**What you need to do:** Without its pictures, the listing below is to be transcribed exactly.

**Data excerpt:**
========

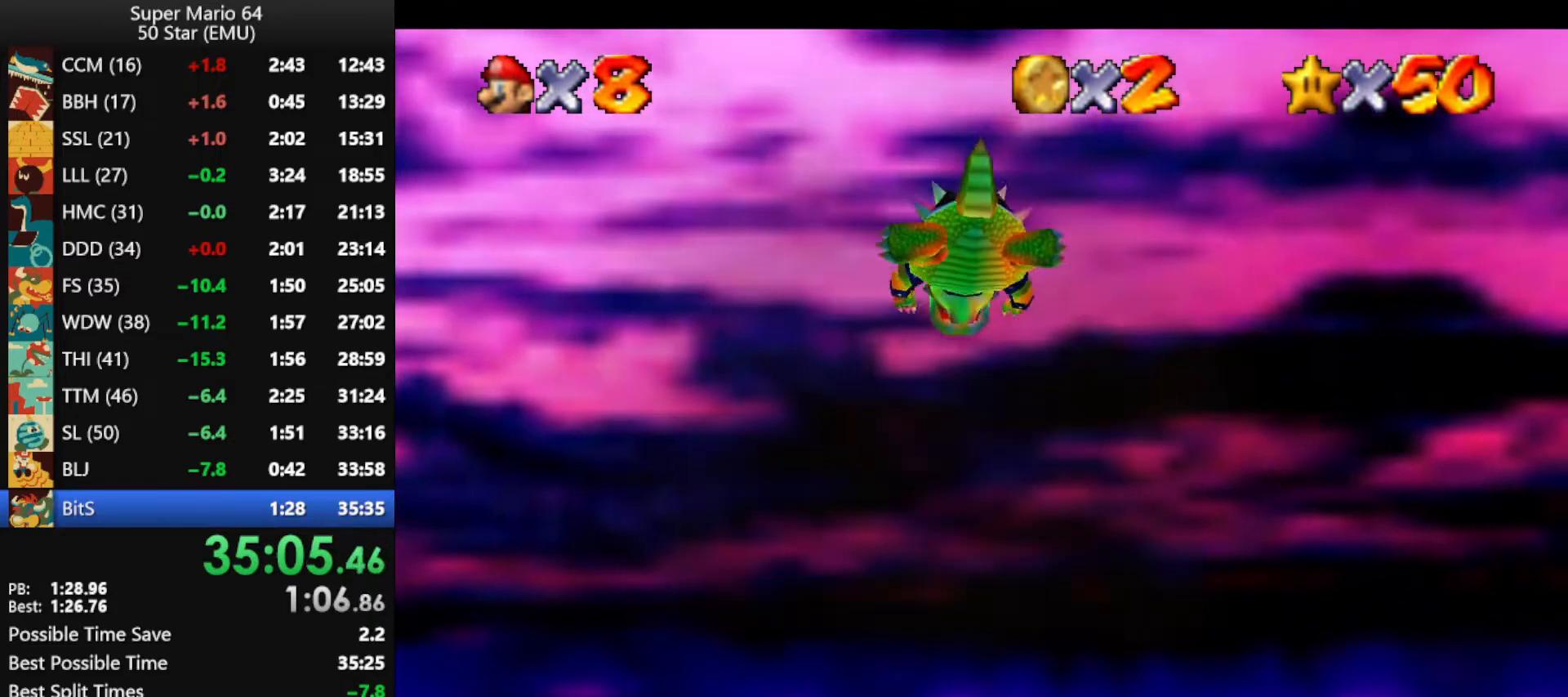
{"buttons": [], "left_stick": "up", "events": []}
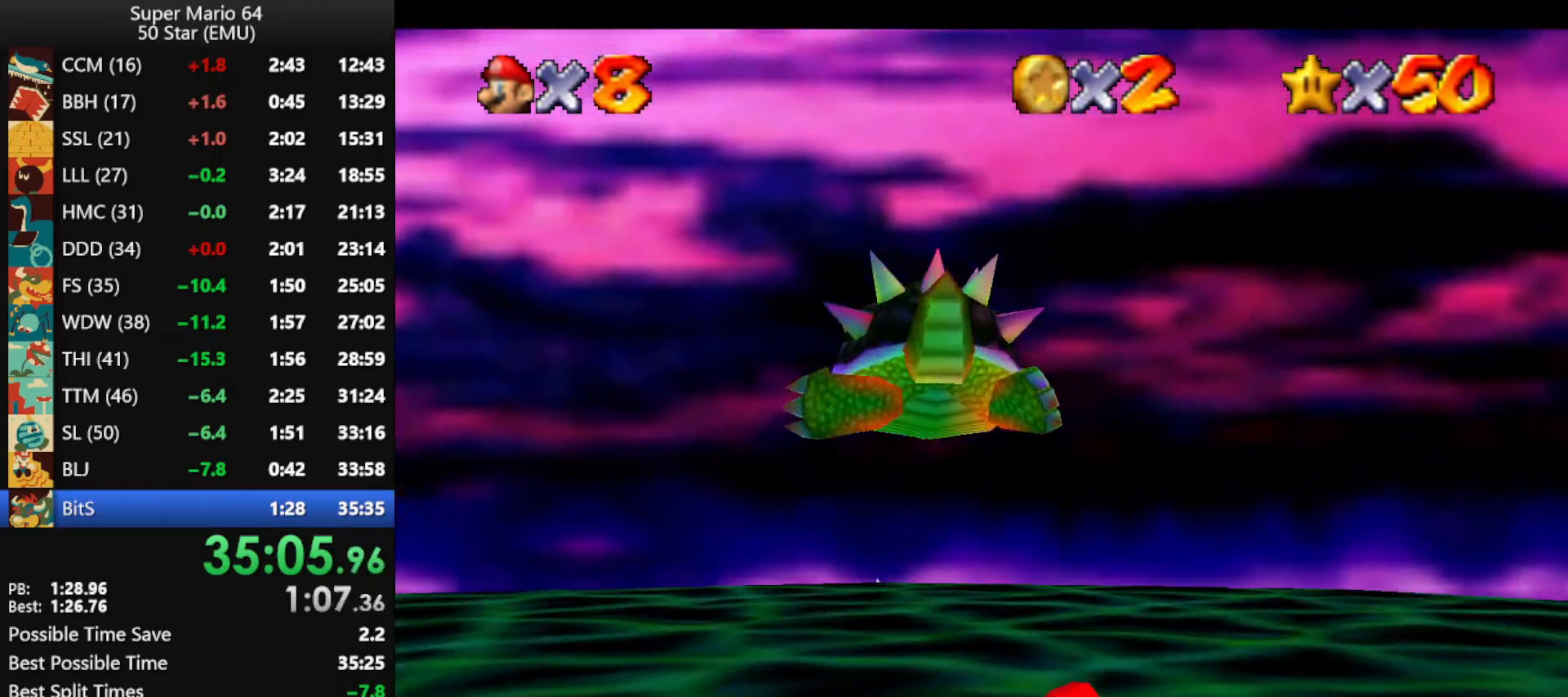
{"buttons": [], "left_stick": "up-left", "events": [[133, "A", "down"], [133, "B", "down"], [233, "B", "up"], [267, "A", "up"], [267, "left_stick", "left"], [367, "C_RIGHT", "down"], [367, "left_stick", "right"], [467, "C_RIGHT", "up"], [500, "left_stick", "up-left"]]}
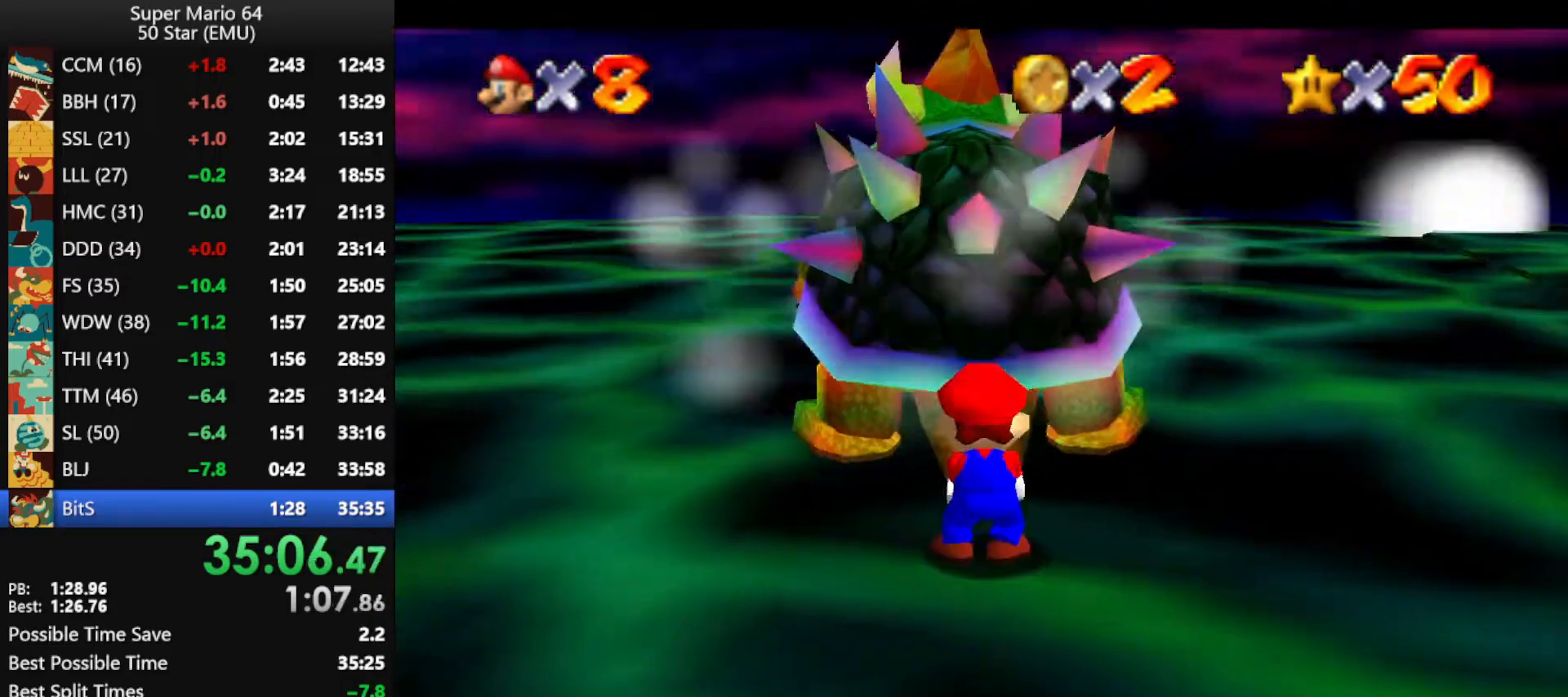
{"buttons": ["C_RIGHT"], "left_stick": "up-left", "events": [[33, "left_stick", "left"], [67, "C_RIGHT", "down"], [133, "C_RIGHT", "up"], [133, "left_stick", "right"], [200, "C_RIGHT", "down"], [200, "left_stick", "up"], [267, "C_RIGHT", "up"], [267, "left_stick", "left"], [367, "C_RIGHT", "down"], [367, "left_stick", "right"], [433, "C_RIGHT", "up"], [433, "left_stick", "up-left"], [500, "C_RIGHT", "down"]]}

========

**Exercise output:**
{"buttons": [], "left_stick": "up", "events": []}
{"buttons": [], "left_stick": "up-left", "events": [[133, "A", "down"], [133, "B", "down"], [233, "B", "up"], [267, "A", "up"], [267, "left_stick", "left"], [367, "C_RIGHT", "down"], [367, "left_stick", "right"], [467, "C_RIGHT", "up"], [500, "left_stick", "up-left"]]}
{"buttons": ["C_RIGHT"], "left_stick": "up-left", "events": [[33, "left_stick", "left"], [67, "C_RIGHT", "down"], [133, "C_RIGHT", "up"], [133, "left_stick", "right"], [200, "C_RIGHT", "down"], [200, "left_stick", "up"], [267, "C_RIGHT", "up"], [267, "left_stick", "left"], [367, "C_RIGHT", "down"], [367, "left_stick", "right"], [433, "C_RIGHT", "up"], [433, "left_stick", "up-left"], [500, "C_RIGHT", "down"]]}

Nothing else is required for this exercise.